[[ GIVEN INFORMATION, beginning ]]
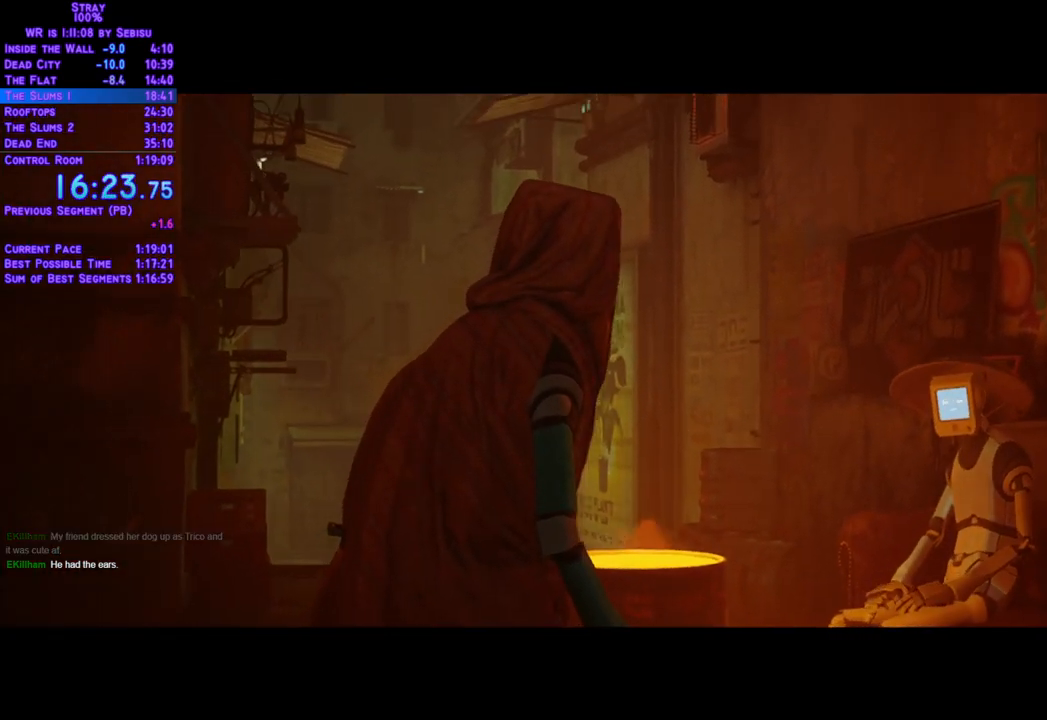
{"buttons": ["L2", "DPAD_UP"], "left_stick": "center", "right_stick": "center", "events": []}
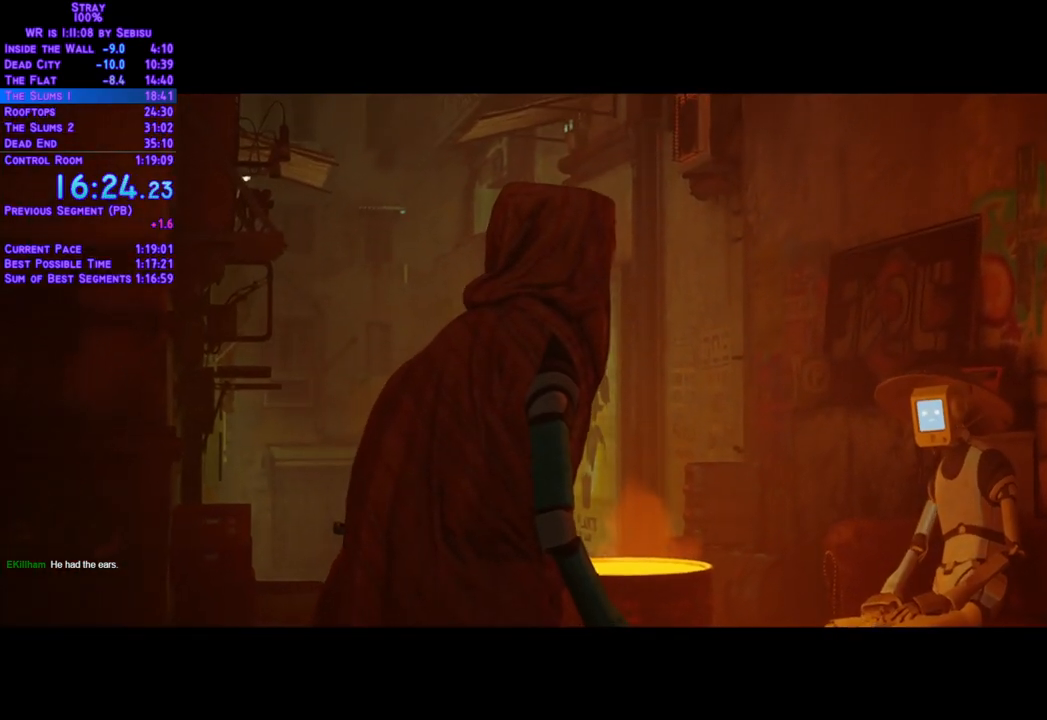
{"buttons": ["L2", "DPAD_UP"], "left_stick": "center", "right_stick": "center", "events": []}
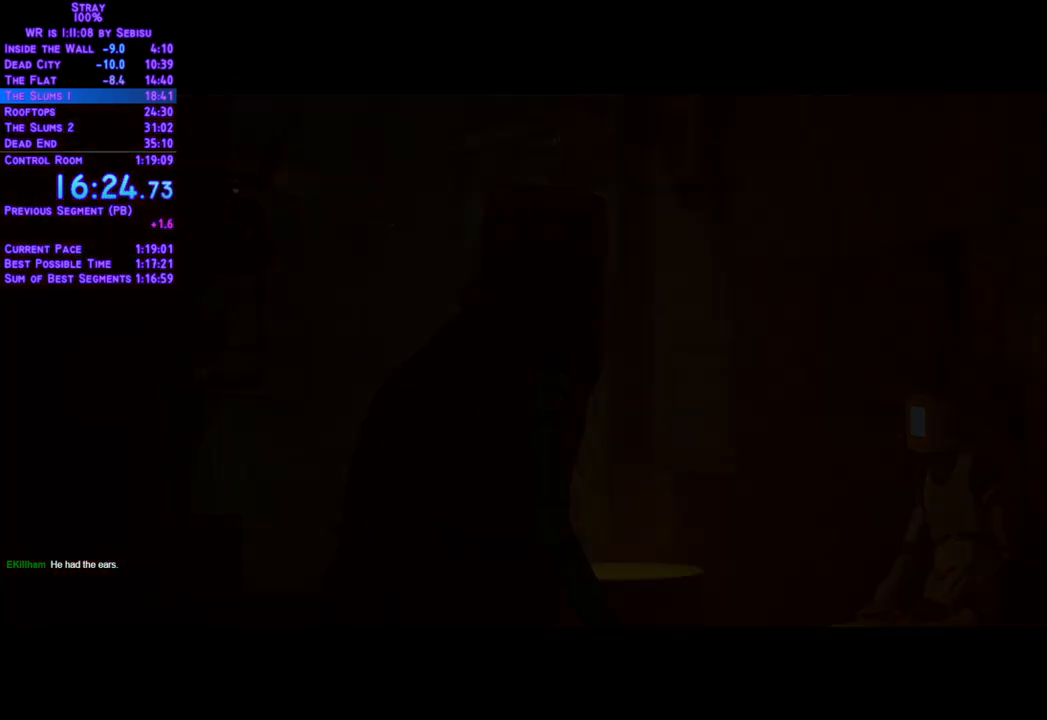
{"buttons": ["L2", "DPAD_UP"], "left_stick": "center", "right_stick": "center", "events": []}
[[ GIVEN INFORMATION, end ]]
### WHAT THE TASK REQUIRES
Return the listing unchanged, but drop every picture.

### TASK RESULT
{"buttons": ["L2", "DPAD_UP"], "left_stick": "center", "right_stick": "center", "events": []}
{"buttons": ["L2", "DPAD_UP"], "left_stick": "center", "right_stick": "center", "events": []}
{"buttons": ["L2", "DPAD_UP"], "left_stick": "center", "right_stick": "center", "events": []}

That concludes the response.